§ Exercise task A: Copy out word for word the stretch of the Datasette discussion from "dante (0.2.0)" through "syslog_protocol (0.9.2)".
§ Exercise task B: According to the Datasette discussion, what kind of URL did Datasette lite accept at the time the idea was first tried out?

§ Document segment:
Start
For CSV, there's also things like this client-side JS viewer.
I'd actually quite like us to look at Datasette [^1] - the 'lite' version is entirely browser based, but it might be trivial to spin up an instance of it. It's a powerful tool for data analysis, and given much of the open data we've got in CSVs can be rather bulky, this seems a logical way to present things with minimal overhead.
The product is already used elsewhere in mySociety [^2], so it'd be interesting to look at what it'd take to have Alaveteli serve files here - do we send the right headers / flags^3 out?
[^1]: A recent claim to fame (or infamy!) for this is @simonw's ScotRail random apology generator. [^2]: e.g. https://mysociety.github.io/wdtk_authorities_list/datasets/whatdotheyknow_authorities_dataset/latest
I'd actually quite like us to look at Datasette
Me too! https://twitter.com/_gareth/status/1521918004690399232. I did spike this out, but at the time Datasette lite didn't accept a CSV URL, only an sqlite URL, so that was annoying. Seems like it would be pretty easy to add now.
commit 3ae66c5825bd3156d24f5230b5cc49e79488800e
Author: Gareth Rees <gareth@>
Date: Wed May 4 20:09:24 2022 +0100
Basically working CSV to SQL
Downloads as "foo.csv", but then renaming to "foo.sqlite" works as
expected:
sqlite> select * from foo;
1|2
3|4
diff --git a/Gemfile b/Gemfile
index 1e93ef0d6..87876c613 100644
--- a/Gemfile
+++ b/Gemfile
@@ -175,6 +175,8 @@ if rails_upgrade? && RUBY_VERSION < '3.1'
gem 'uri', '0.10.0'
end
+gem 'csv_to_sqlite3', require: 'csv_to_sqlite'
+
group :test do
gem 'fivemat', '~> 1.3.7'
gem 'webmock', '~> 3.14.0'
diff --git a/Gemfile.lock b/Gemfile.lock
index 332c72c80..4a3ac6dcb 100644
--- a/Gemfile.lock
+++ b/Gemfile.lock
@@ -169,6 +169,9 @@ GEM
crack (0.4.5)
rexml
crass (1.0.6)
+ csv_to_sqlite3 (0.1.4)
+ sqlite3 (~> 1.4, >= 1.4.2)
+ tty-progressbar
daemons (1.4.0)
dalli (3.2.2)
dante (0.2.0)
@@ -467,7 +470,9 @@ GEM
actionpack (>= 5.2)
activesupport (>= 5.2)
sprockets (>= 3.0.0)
+ sqlite3 (1.4.2)
statistics2 (0.54)
+ strings-ansi (0.2.0)
stripe (5.55.0)
syslog_protocol (0.9.2)
text (1.3.1)
@@ -478,6 +483,13 @@ GEM
thor (1.2.1)
tilt (2.0.10)
trailblazer-option (0.1.2)
+ tty-cursor (0.7.1)
+ tty-progressbar (0.18.2)
+ strings-ansi (~> 0.2)
+ tty-cursor (~> 0.7)
+ tty-screen (~> 0.8)
+ unicode-display_width (>= 1.6, < 3.0)
End
§ Rows:
Start
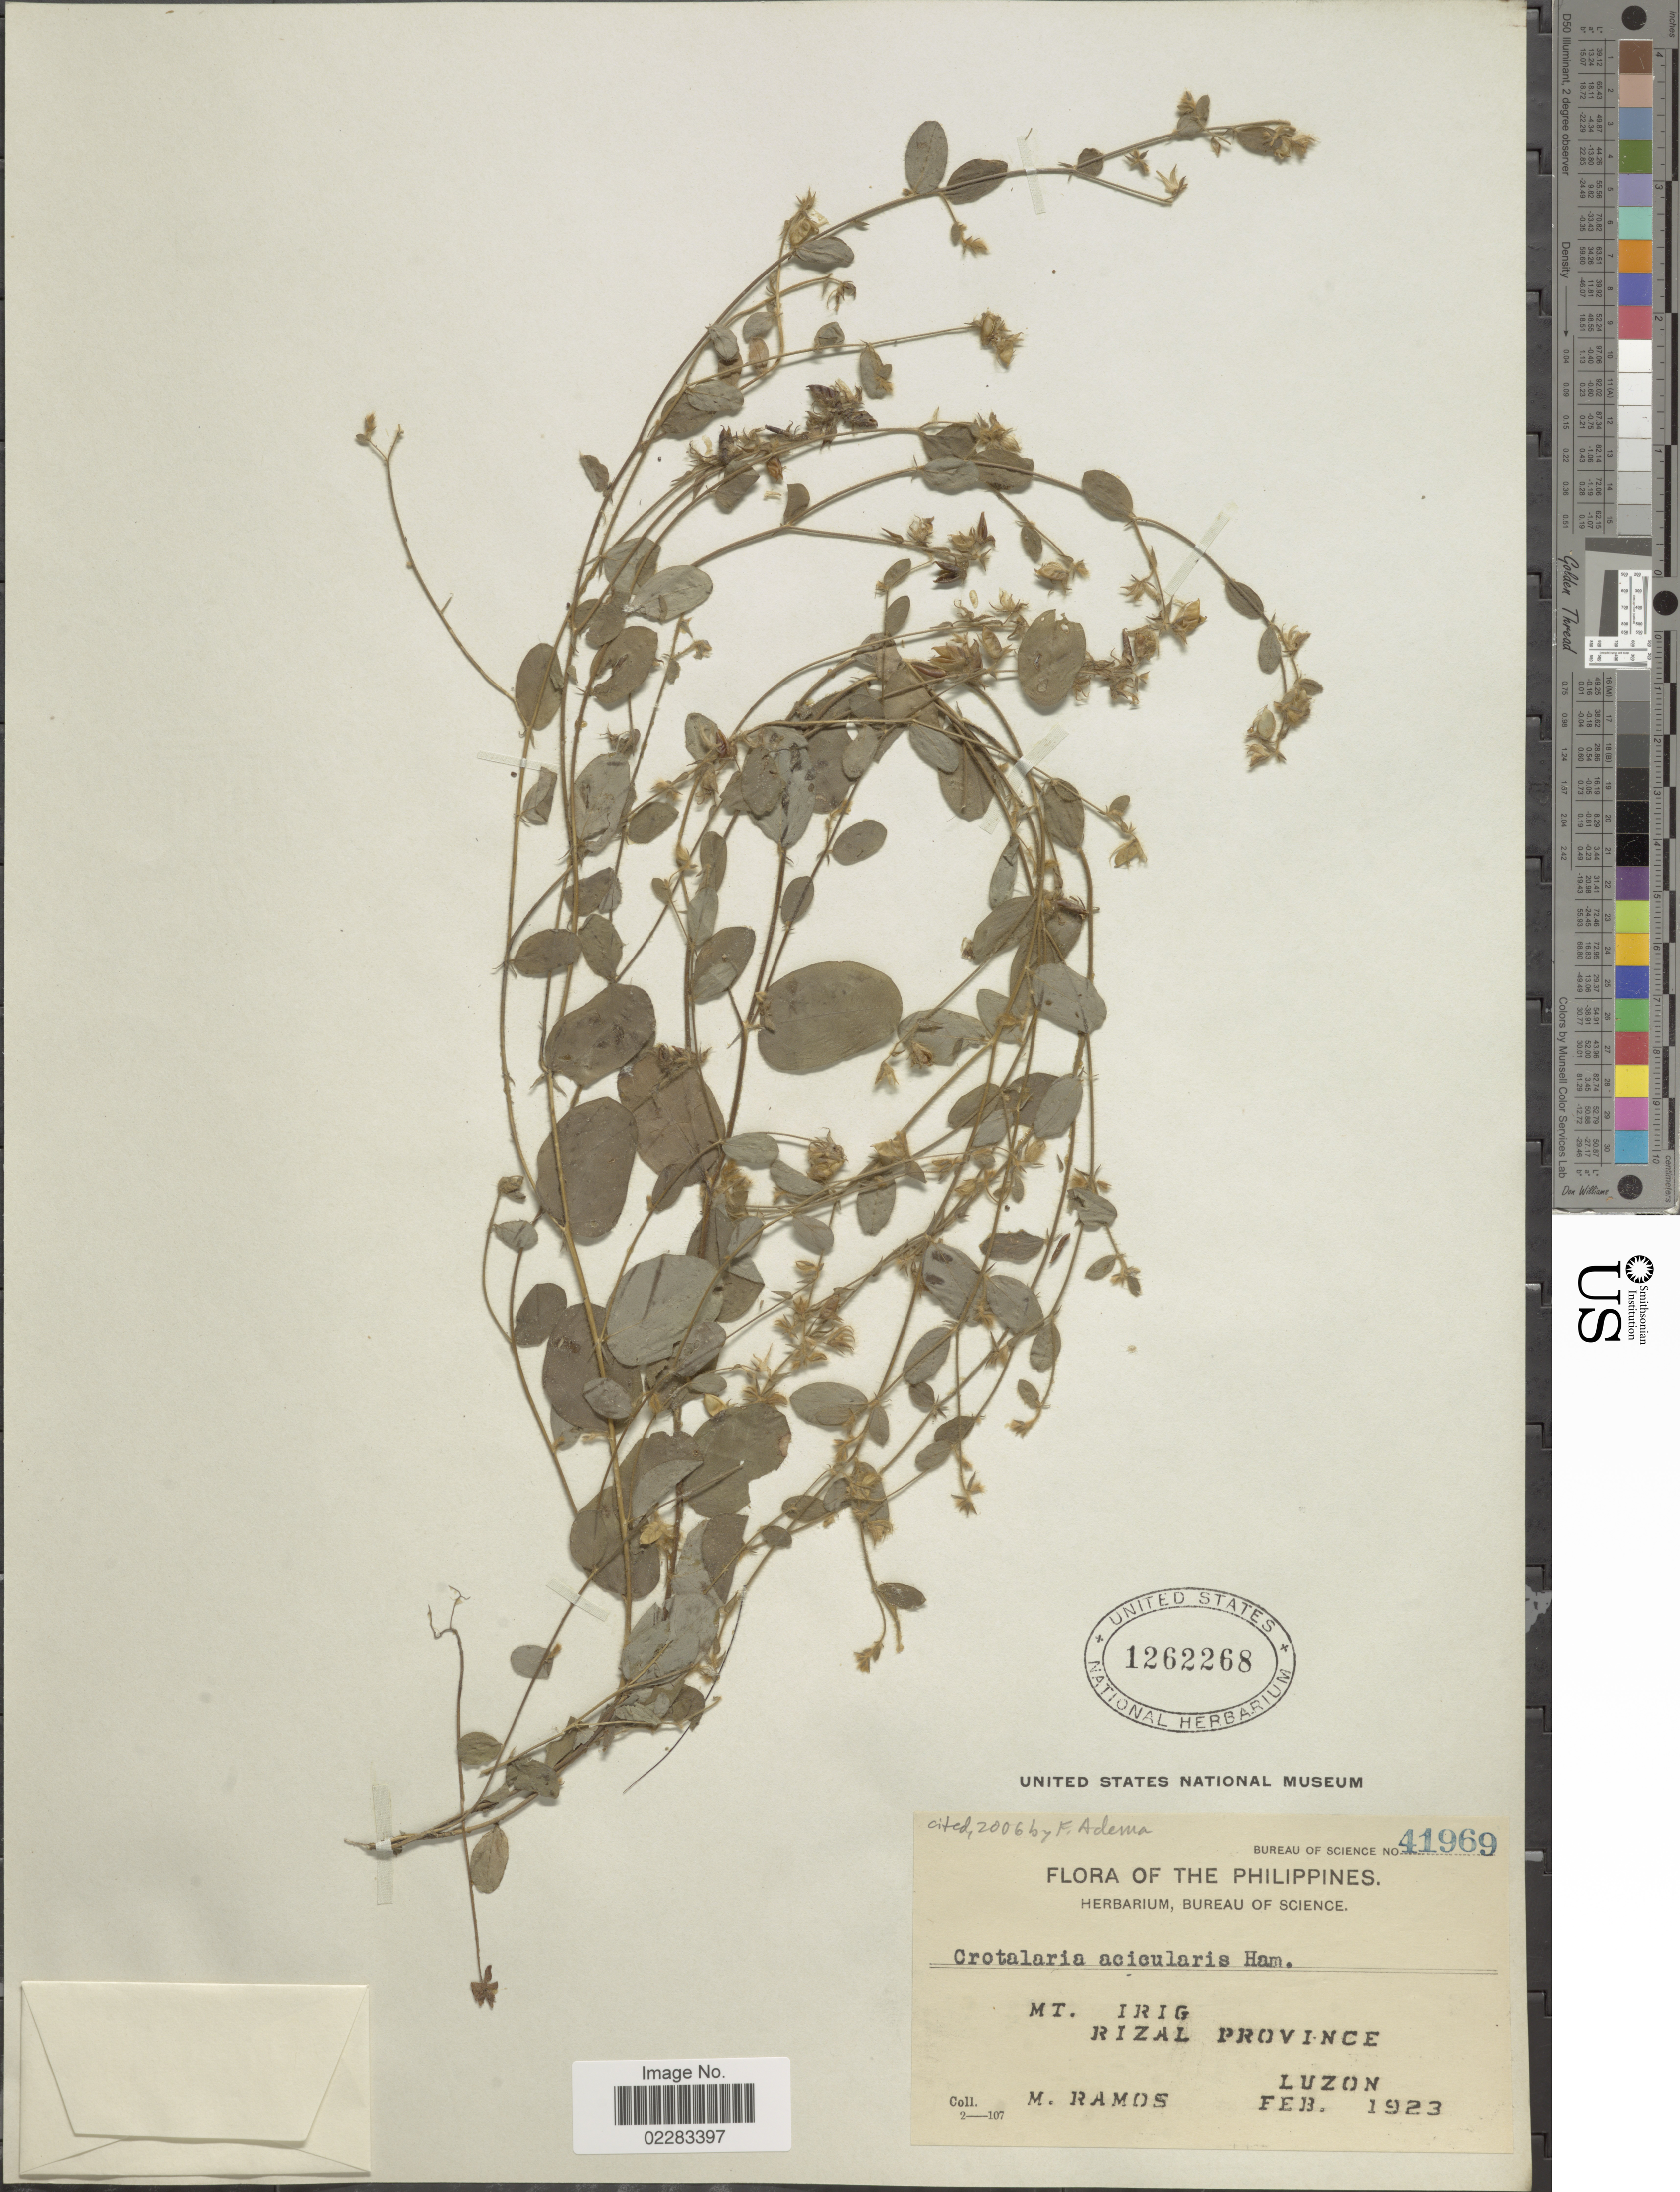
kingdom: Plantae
End
Start
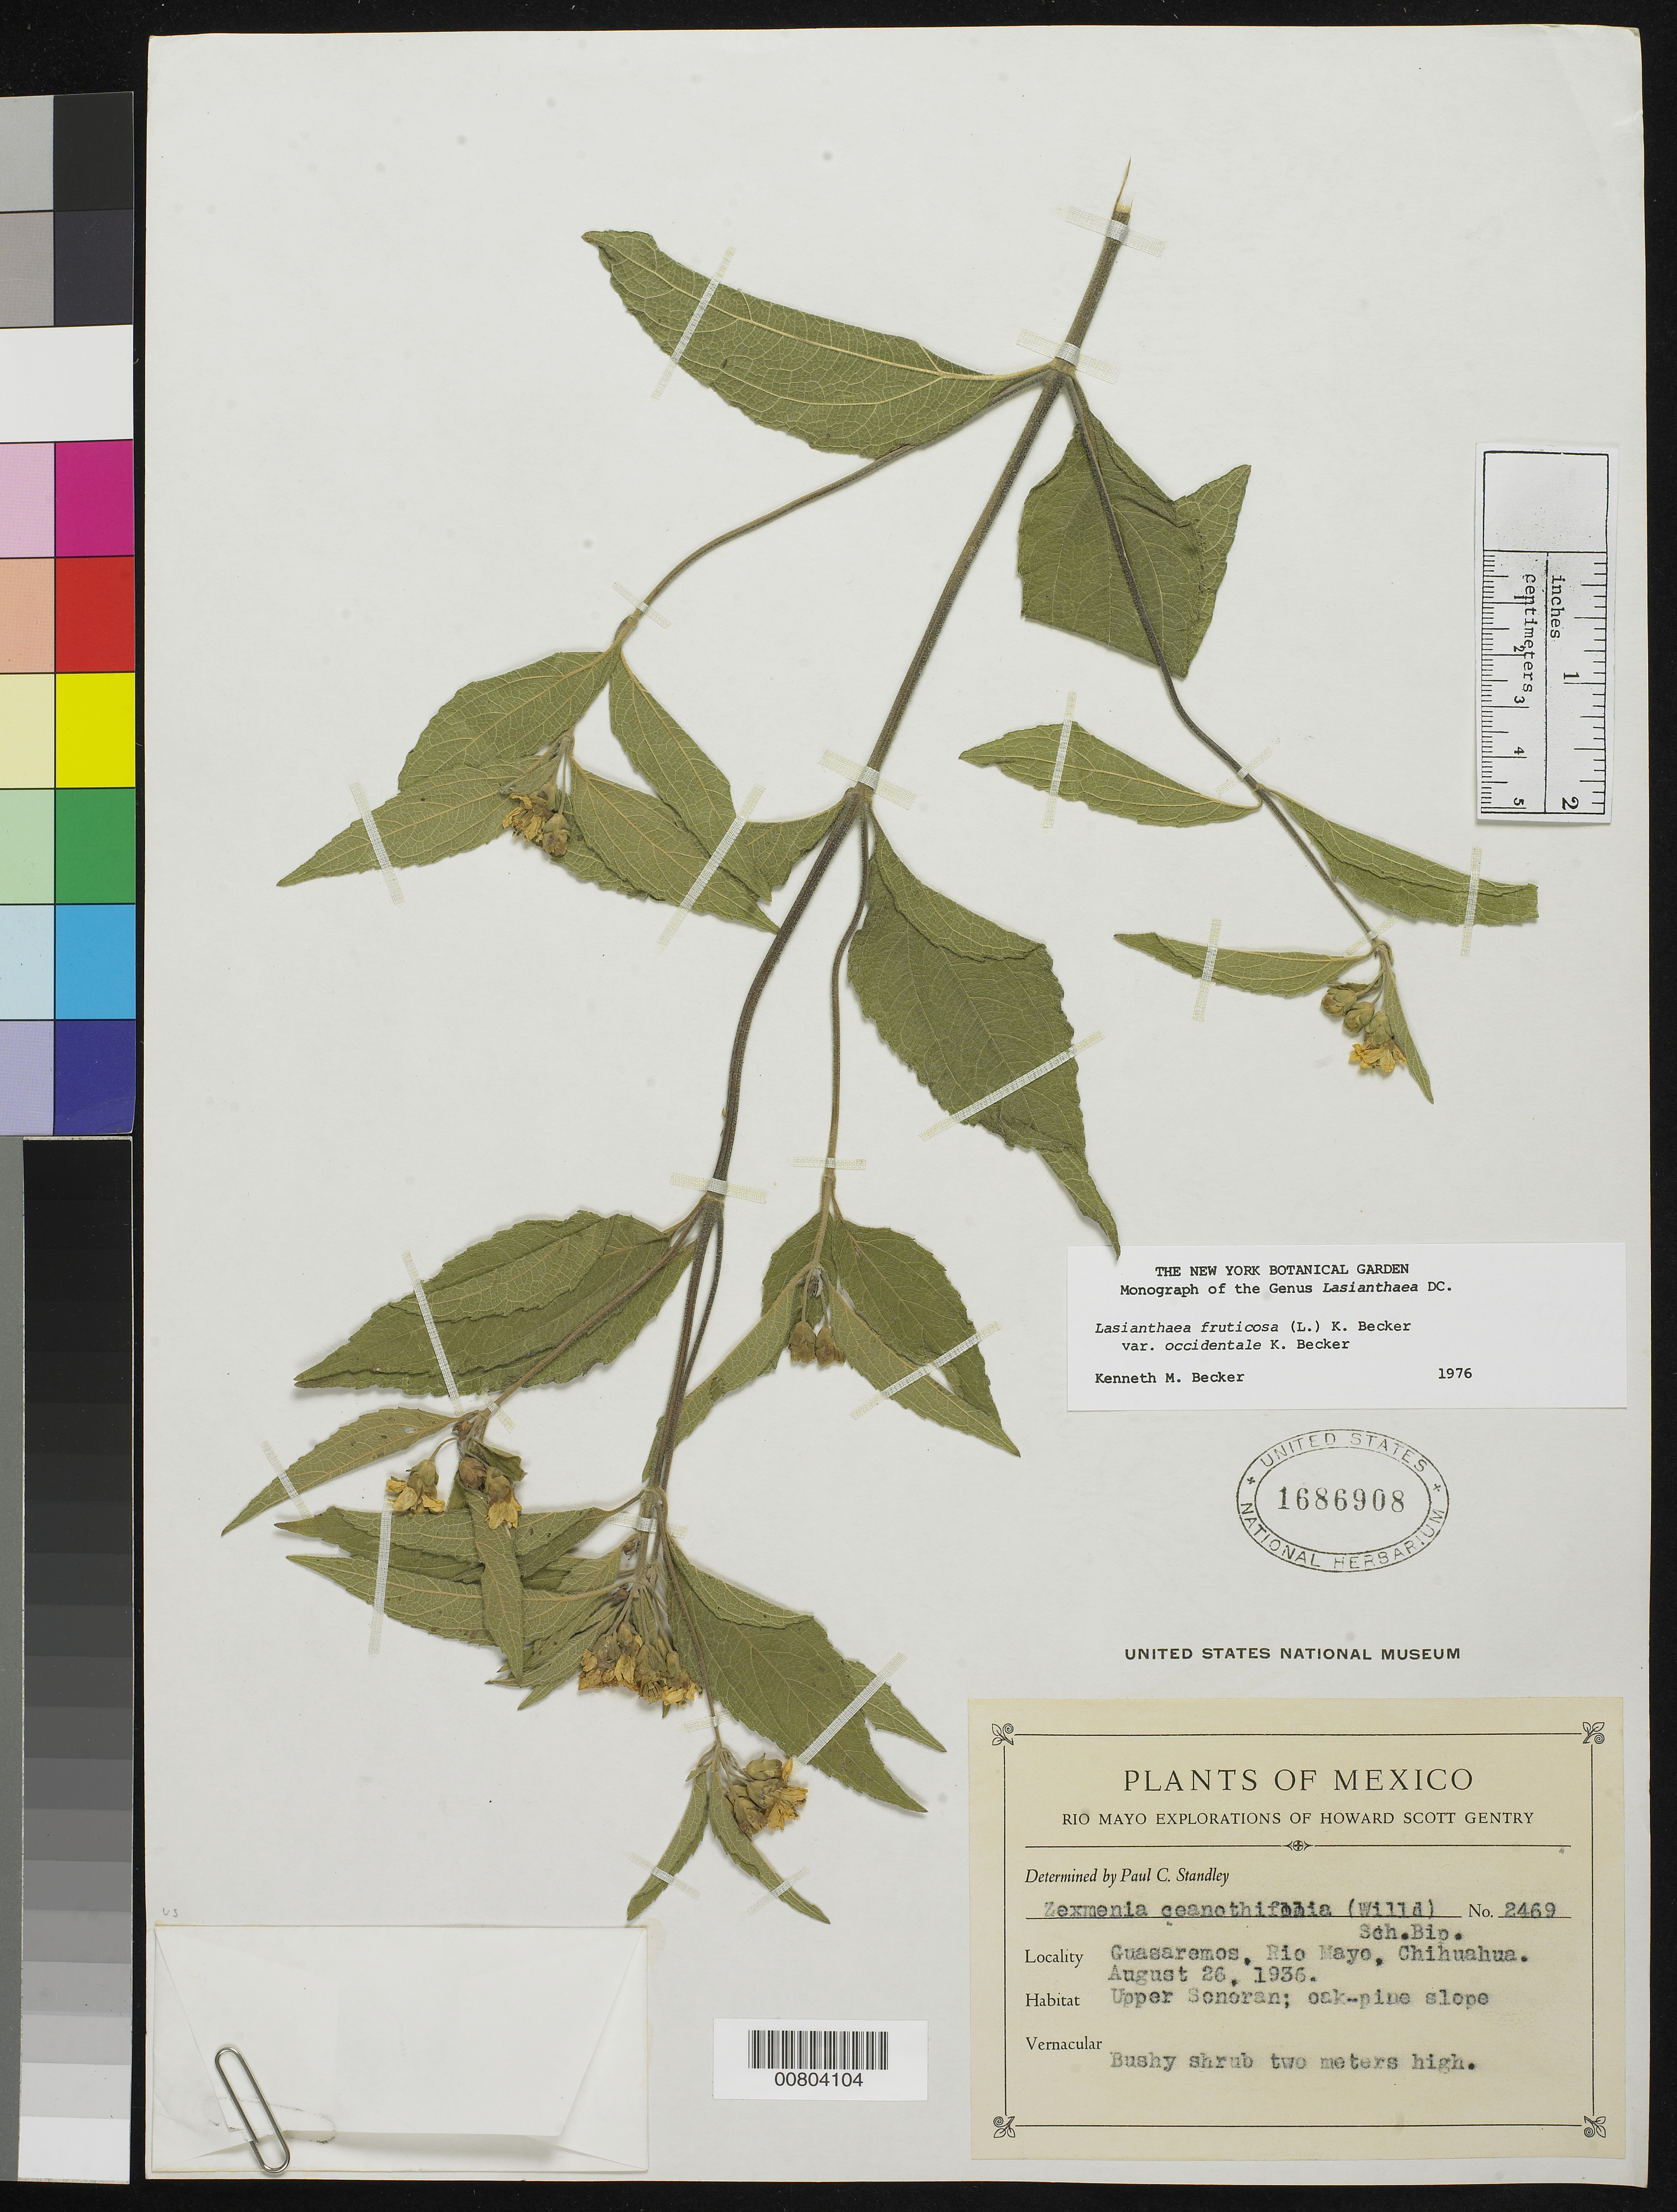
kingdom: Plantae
End
§ Task output A:
dante (0.2.0)
@@ -467,7 +470,9 @@ GEM
actionpack (>= 5.2)
activesupport (>= 5.2)
sprockets (>= 3.0.0)
+ sqlite3 (1.4.2)
statistics2 (0.54)
+ strings-ansi (0.2.0)
stripe (5.55.0)
syslog_protocol (0.9.2)

§ Task output B: Only an sqlite URL, not a CSV URL.